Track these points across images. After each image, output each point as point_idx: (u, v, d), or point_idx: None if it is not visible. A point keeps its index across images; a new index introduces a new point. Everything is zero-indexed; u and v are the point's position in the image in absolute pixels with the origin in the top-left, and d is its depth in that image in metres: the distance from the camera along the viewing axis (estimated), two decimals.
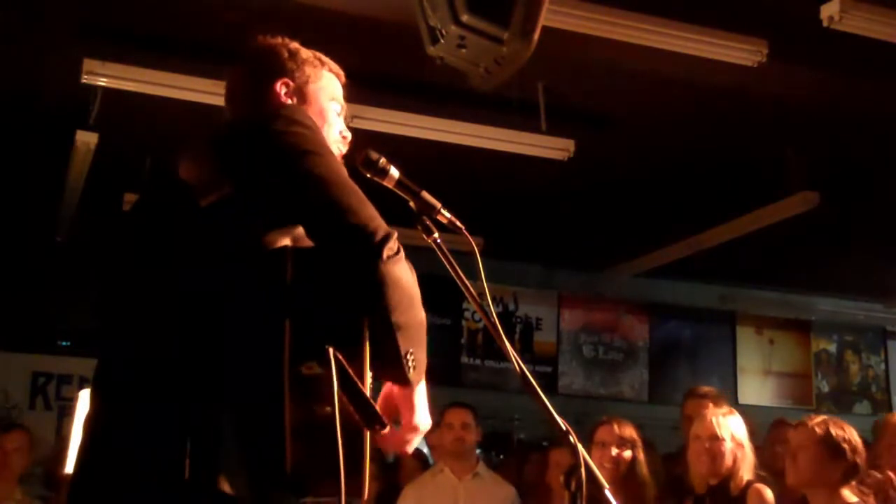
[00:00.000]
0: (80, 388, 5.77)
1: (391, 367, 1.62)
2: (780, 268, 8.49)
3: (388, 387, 1.70)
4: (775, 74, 4.59)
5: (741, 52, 4.32)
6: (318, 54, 2.01)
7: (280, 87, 1.92)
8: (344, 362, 1.52)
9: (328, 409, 1.49)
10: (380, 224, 1.58)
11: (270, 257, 1.58)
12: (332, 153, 1.71)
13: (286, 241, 1.61)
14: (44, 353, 7.35)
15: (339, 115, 2.00)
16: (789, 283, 9.23)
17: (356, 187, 1.63)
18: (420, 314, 1.65)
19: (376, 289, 1.55)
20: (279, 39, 1.99)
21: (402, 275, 1.59)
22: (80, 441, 1.67)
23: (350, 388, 1.51)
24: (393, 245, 1.57)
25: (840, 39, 4.00)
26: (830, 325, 9.95)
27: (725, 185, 6.43)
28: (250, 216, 1.61)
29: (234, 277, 1.59)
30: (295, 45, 1.98)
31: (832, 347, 10.03)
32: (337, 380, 1.49)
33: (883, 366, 10.19)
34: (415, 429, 1.69)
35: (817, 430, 3.33)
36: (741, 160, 6.07)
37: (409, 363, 1.61)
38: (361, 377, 1.55)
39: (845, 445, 3.30)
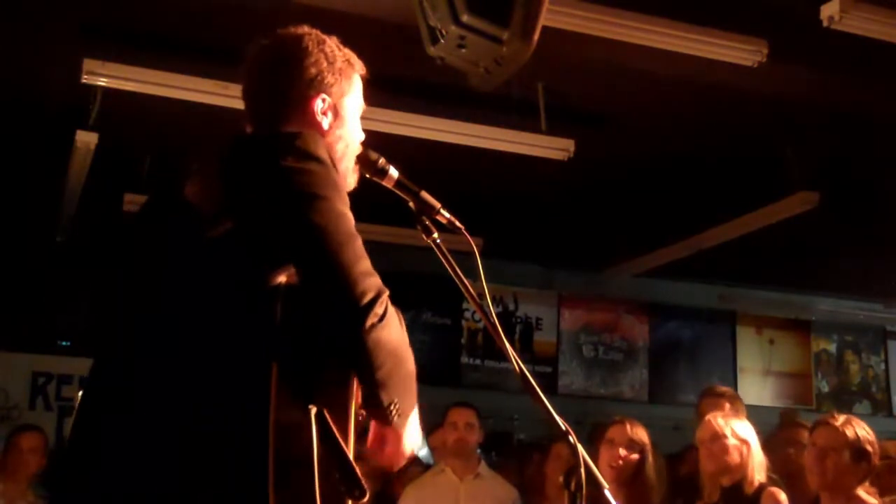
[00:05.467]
0: (81, 388, 5.77)
1: (376, 412, 1.64)
2: (780, 268, 8.49)
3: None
4: (775, 74, 4.59)
5: (741, 52, 4.31)
6: (347, 54, 1.91)
7: (316, 104, 1.83)
8: (329, 418, 1.51)
9: (310, 465, 1.47)
10: (369, 285, 1.55)
11: (264, 297, 1.56)
12: (339, 195, 1.64)
13: (282, 278, 1.59)
14: (44, 353, 7.35)
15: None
16: (789, 283, 9.22)
17: (355, 238, 1.60)
18: (407, 367, 1.64)
19: (357, 354, 1.54)
20: (314, 38, 1.87)
21: (387, 337, 1.56)
22: (69, 442, 1.67)
23: (333, 449, 1.50)
24: (379, 310, 1.54)
25: (840, 39, 4.00)
26: (830, 325, 9.95)
27: (725, 185, 6.43)
28: (251, 253, 1.60)
29: (226, 317, 1.58)
30: (329, 46, 1.88)
31: (832, 347, 10.03)
32: (318, 440, 1.49)
33: (883, 366, 10.19)
34: (402, 454, 1.72)
35: (847, 432, 3.29)
36: (741, 160, 6.06)
37: (394, 412, 1.62)
38: (346, 426, 1.55)
39: (870, 448, 3.28)
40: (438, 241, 1.87)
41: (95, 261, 5.20)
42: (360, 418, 1.69)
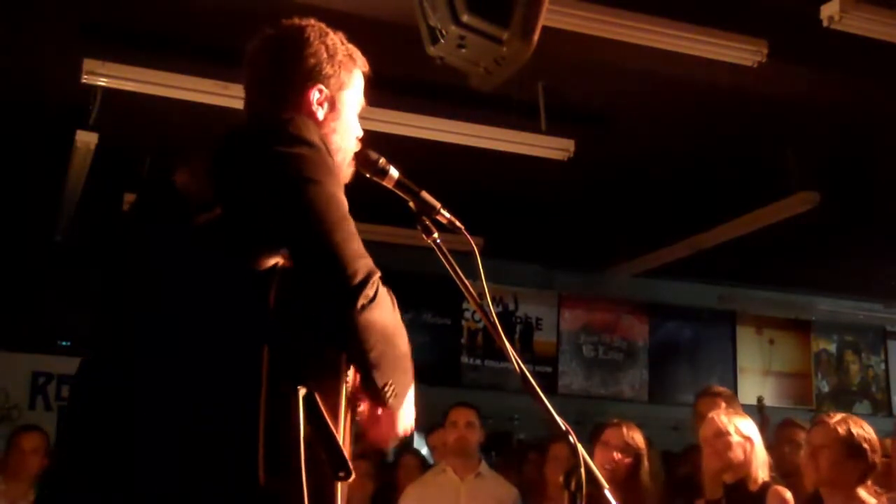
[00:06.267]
0: None
1: (371, 394, 1.64)
2: (780, 268, 8.49)
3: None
4: (775, 74, 4.59)
5: (741, 52, 4.31)
6: (350, 49, 1.91)
7: (313, 94, 1.83)
8: (319, 400, 1.51)
9: (298, 447, 1.48)
10: (360, 266, 1.55)
11: (256, 281, 1.56)
12: (331, 178, 1.64)
13: (276, 260, 1.59)
14: (44, 353, 7.35)
15: (358, 113, 1.94)
16: (789, 283, 9.23)
17: (347, 220, 1.60)
18: (399, 348, 1.64)
19: (349, 335, 1.54)
20: (316, 29, 1.87)
21: (378, 318, 1.56)
22: (64, 441, 1.67)
23: (321, 431, 1.50)
24: (370, 291, 1.54)
25: (840, 39, 4.00)
26: (830, 325, 9.96)
27: (725, 186, 6.43)
28: (241, 238, 1.60)
29: (220, 305, 1.57)
30: (331, 39, 1.88)
31: (832, 347, 10.03)
32: (305, 422, 1.49)
33: (883, 366, 10.19)
34: (396, 434, 1.74)
35: (840, 429, 3.29)
36: (741, 160, 6.07)
37: (389, 393, 1.63)
38: (337, 407, 1.55)
39: (866, 445, 3.28)
40: (438, 241, 1.87)
41: (95, 261, 5.19)
42: (359, 413, 1.70)
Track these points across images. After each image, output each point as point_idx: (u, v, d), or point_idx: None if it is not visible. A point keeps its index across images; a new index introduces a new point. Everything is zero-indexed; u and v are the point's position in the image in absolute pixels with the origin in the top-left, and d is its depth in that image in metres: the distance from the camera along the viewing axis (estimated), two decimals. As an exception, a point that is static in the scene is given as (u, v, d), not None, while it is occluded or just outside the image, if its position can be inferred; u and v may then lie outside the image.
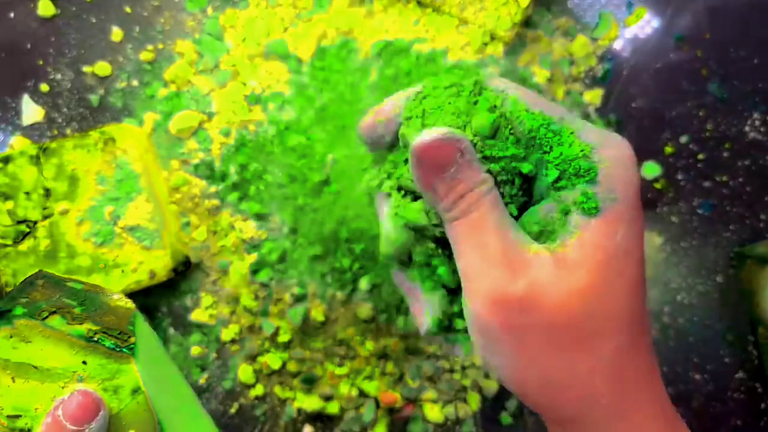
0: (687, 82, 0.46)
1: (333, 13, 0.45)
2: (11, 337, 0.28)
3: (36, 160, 0.41)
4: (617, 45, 0.46)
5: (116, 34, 0.46)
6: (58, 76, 0.46)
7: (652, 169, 0.46)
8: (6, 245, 0.40)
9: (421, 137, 0.25)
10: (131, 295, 0.33)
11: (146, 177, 0.42)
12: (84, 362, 0.29)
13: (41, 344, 0.28)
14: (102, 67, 0.46)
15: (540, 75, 0.45)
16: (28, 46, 0.45)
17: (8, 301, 0.29)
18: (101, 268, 0.41)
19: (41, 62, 0.45)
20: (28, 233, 0.41)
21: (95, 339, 0.29)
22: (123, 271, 0.41)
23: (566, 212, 0.25)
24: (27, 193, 0.41)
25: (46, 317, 0.29)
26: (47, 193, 0.41)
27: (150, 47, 0.46)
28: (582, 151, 0.25)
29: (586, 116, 0.46)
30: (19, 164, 0.41)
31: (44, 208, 0.41)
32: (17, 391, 0.28)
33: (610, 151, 0.25)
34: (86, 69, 0.46)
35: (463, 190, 0.25)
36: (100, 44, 0.46)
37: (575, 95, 0.46)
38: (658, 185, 0.46)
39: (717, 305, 0.46)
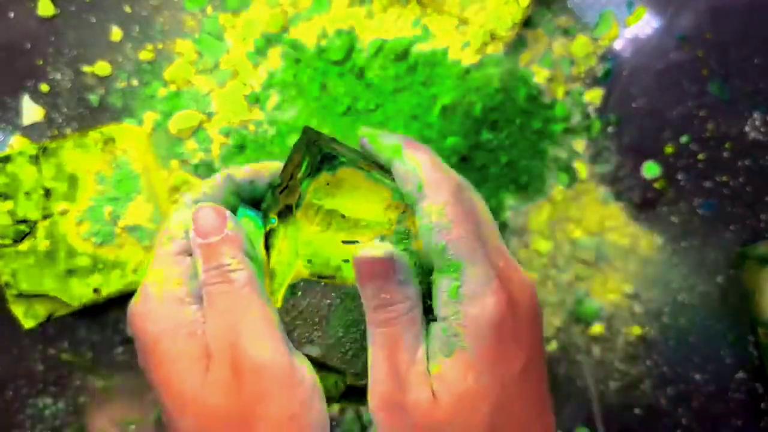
0: (688, 82, 0.46)
1: (333, 13, 0.45)
2: (328, 184, 0.27)
3: (36, 160, 0.41)
4: (618, 45, 0.46)
5: (116, 33, 0.46)
6: (58, 76, 0.46)
7: (652, 169, 0.46)
8: (5, 245, 0.40)
9: (363, 251, 0.27)
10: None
11: (146, 177, 0.42)
12: (391, 221, 0.28)
13: (356, 195, 0.28)
14: (102, 67, 0.45)
15: (540, 74, 0.45)
16: (28, 45, 0.45)
17: (328, 147, 0.28)
18: (101, 268, 0.41)
19: (41, 62, 0.45)
20: (28, 233, 0.41)
21: None
22: (123, 272, 0.41)
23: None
24: (27, 193, 0.41)
25: (366, 170, 0.28)
26: (47, 193, 0.41)
27: (149, 47, 0.46)
28: (446, 316, 0.28)
29: (587, 116, 0.46)
30: (19, 164, 0.40)
31: (44, 208, 0.41)
32: (319, 238, 0.28)
33: (473, 309, 0.27)
34: (86, 69, 0.46)
35: (386, 303, 0.27)
36: (100, 44, 0.46)
37: (575, 95, 0.46)
38: (658, 185, 0.46)
39: (718, 305, 0.46)
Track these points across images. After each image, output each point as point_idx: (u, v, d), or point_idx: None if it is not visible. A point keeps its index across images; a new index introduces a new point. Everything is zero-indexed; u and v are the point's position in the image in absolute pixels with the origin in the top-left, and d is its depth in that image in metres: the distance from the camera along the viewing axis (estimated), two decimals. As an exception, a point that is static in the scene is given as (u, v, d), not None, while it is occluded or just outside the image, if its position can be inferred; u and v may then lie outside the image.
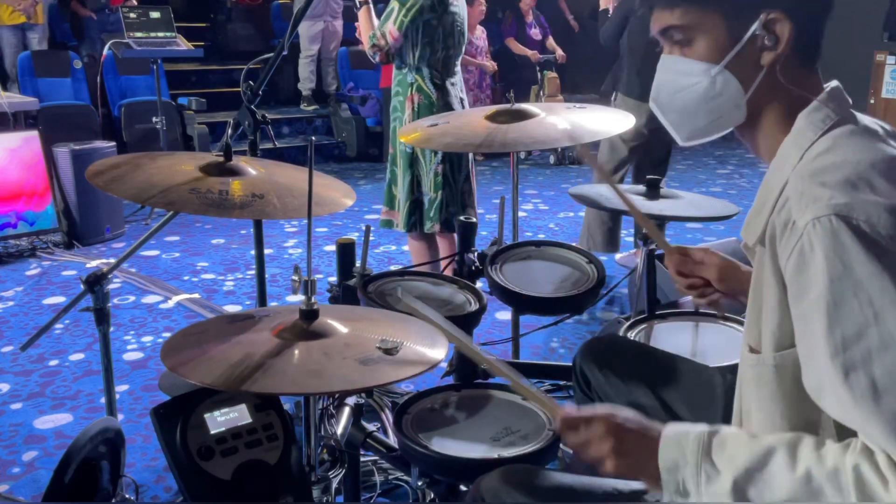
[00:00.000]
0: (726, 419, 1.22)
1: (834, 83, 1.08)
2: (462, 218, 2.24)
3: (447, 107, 3.06)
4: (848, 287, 0.90)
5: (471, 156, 3.20)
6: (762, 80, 1.07)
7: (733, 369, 1.61)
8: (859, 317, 0.89)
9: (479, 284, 2.06)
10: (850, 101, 1.09)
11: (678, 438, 1.04)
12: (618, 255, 4.34)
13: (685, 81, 1.11)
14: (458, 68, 3.22)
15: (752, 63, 1.07)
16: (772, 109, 1.09)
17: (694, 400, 1.52)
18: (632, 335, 1.90)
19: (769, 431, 1.04)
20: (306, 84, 7.94)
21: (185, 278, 4.23)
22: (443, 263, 2.62)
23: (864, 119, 1.07)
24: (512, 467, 1.31)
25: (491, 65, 7.44)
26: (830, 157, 0.98)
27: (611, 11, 4.11)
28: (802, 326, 0.96)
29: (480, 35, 7.25)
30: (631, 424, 1.09)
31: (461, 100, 3.19)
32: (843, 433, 0.96)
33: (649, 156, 4.13)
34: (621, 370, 1.58)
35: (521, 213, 5.36)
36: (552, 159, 7.64)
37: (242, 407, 1.51)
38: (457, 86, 3.18)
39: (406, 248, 4.64)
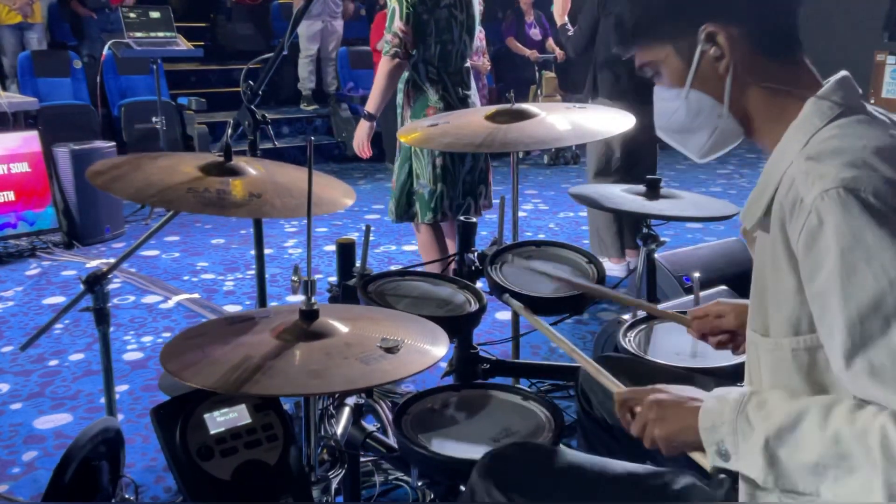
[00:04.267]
0: None
1: (843, 73, 1.09)
2: (462, 218, 2.24)
3: (443, 101, 3.05)
4: (860, 256, 0.90)
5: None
6: (732, 87, 1.10)
7: (729, 373, 1.61)
8: (874, 286, 0.89)
9: (479, 284, 2.06)
10: (860, 90, 1.09)
11: (719, 399, 1.06)
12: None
13: (671, 107, 1.16)
14: (466, 64, 3.21)
15: (713, 76, 1.10)
16: (757, 109, 1.11)
17: None
18: (631, 335, 1.90)
19: None
20: (306, 84, 7.95)
21: (185, 278, 4.23)
22: (442, 264, 2.61)
23: (874, 110, 1.07)
24: (516, 445, 1.32)
25: (485, 65, 7.43)
26: (836, 142, 0.99)
27: (568, 24, 4.02)
28: (819, 306, 0.95)
29: (478, 35, 7.23)
30: (671, 393, 1.14)
31: (466, 97, 3.16)
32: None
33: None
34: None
35: (521, 213, 5.35)
36: (545, 159, 7.62)
37: (242, 407, 1.51)
38: (464, 83, 3.17)
39: (406, 247, 4.67)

* * *

From the records above, copy exactly the lines starting at the one with "32: (17, 391, 0.28)" and ending at the one with "27: (611, 11, 4.11)", and no others. Pictures stay out.

32: (17, 391, 0.28)
33: (610, 151, 0.25)
34: (86, 69, 0.46)
35: (463, 190, 0.25)
36: (100, 44, 0.46)
37: (575, 95, 0.46)
38: (658, 185, 0.46)
39: (717, 305, 0.46)
0: (688, 82, 0.46)
1: (333, 13, 0.45)
2: (328, 184, 0.27)
3: (36, 160, 0.41)
4: (618, 45, 0.46)
5: (116, 33, 0.46)
6: (58, 76, 0.46)
7: (652, 169, 0.46)
8: (5, 245, 0.40)
9: (363, 251, 0.27)
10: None
11: (146, 177, 0.42)
12: (391, 221, 0.28)
13: (356, 195, 0.28)
14: (102, 67, 0.45)
15: (540, 74, 0.45)
16: (28, 45, 0.45)
17: (328, 147, 0.28)
18: (101, 268, 0.41)
19: (41, 62, 0.45)
20: (28, 233, 0.41)
21: None
22: (123, 272, 0.41)
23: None
24: (27, 193, 0.41)
25: (366, 170, 0.28)
26: (47, 193, 0.41)
27: (149, 47, 0.46)
28: (446, 316, 0.28)
29: (587, 116, 0.46)
30: (19, 164, 0.40)
31: (44, 208, 0.41)
32: (319, 238, 0.28)
33: (473, 309, 0.27)
34: (86, 69, 0.46)
35: (386, 303, 0.27)
36: (100, 44, 0.46)
37: (575, 95, 0.46)
38: (658, 185, 0.46)
39: (718, 305, 0.46)
Track these points across images. After each image, output each point as point_idx: (u, v, d), or point_idx: None if it is not visible. A point keeps its index across images; a new index introduces a new point. Everything is zero-indexed; u and v are the point's position in the image in absolute pixels with the origin in the top-left, and d is its depth in that image in metres: the distance from the camera along the viewing axis (estimated), two decimals. As an exception, a point that is static in the scene is given as (u, v, d), not None, while it is occluded or just outside the image, if its position can be inferred; u and v may then lie outside the image.
[00:00.000]
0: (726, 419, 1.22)
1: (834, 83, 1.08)
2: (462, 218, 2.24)
3: (447, 107, 3.06)
4: (848, 287, 0.90)
5: (471, 156, 3.20)
6: (762, 80, 1.07)
7: (733, 369, 1.61)
8: (859, 317, 0.89)
9: (479, 284, 2.06)
10: (850, 101, 1.09)
11: (678, 438, 1.04)
12: (618, 255, 4.34)
13: (685, 81, 1.11)
14: (458, 68, 3.22)
15: (752, 63, 1.07)
16: (772, 109, 1.09)
17: (694, 400, 1.52)
18: (632, 335, 1.90)
19: (769, 431, 1.04)
20: (306, 84, 7.94)
21: (185, 278, 4.23)
22: (443, 263, 2.62)
23: (864, 119, 1.07)
24: (512, 467, 1.31)
25: (491, 65, 7.44)
26: (830, 157, 0.98)
27: (611, 11, 4.11)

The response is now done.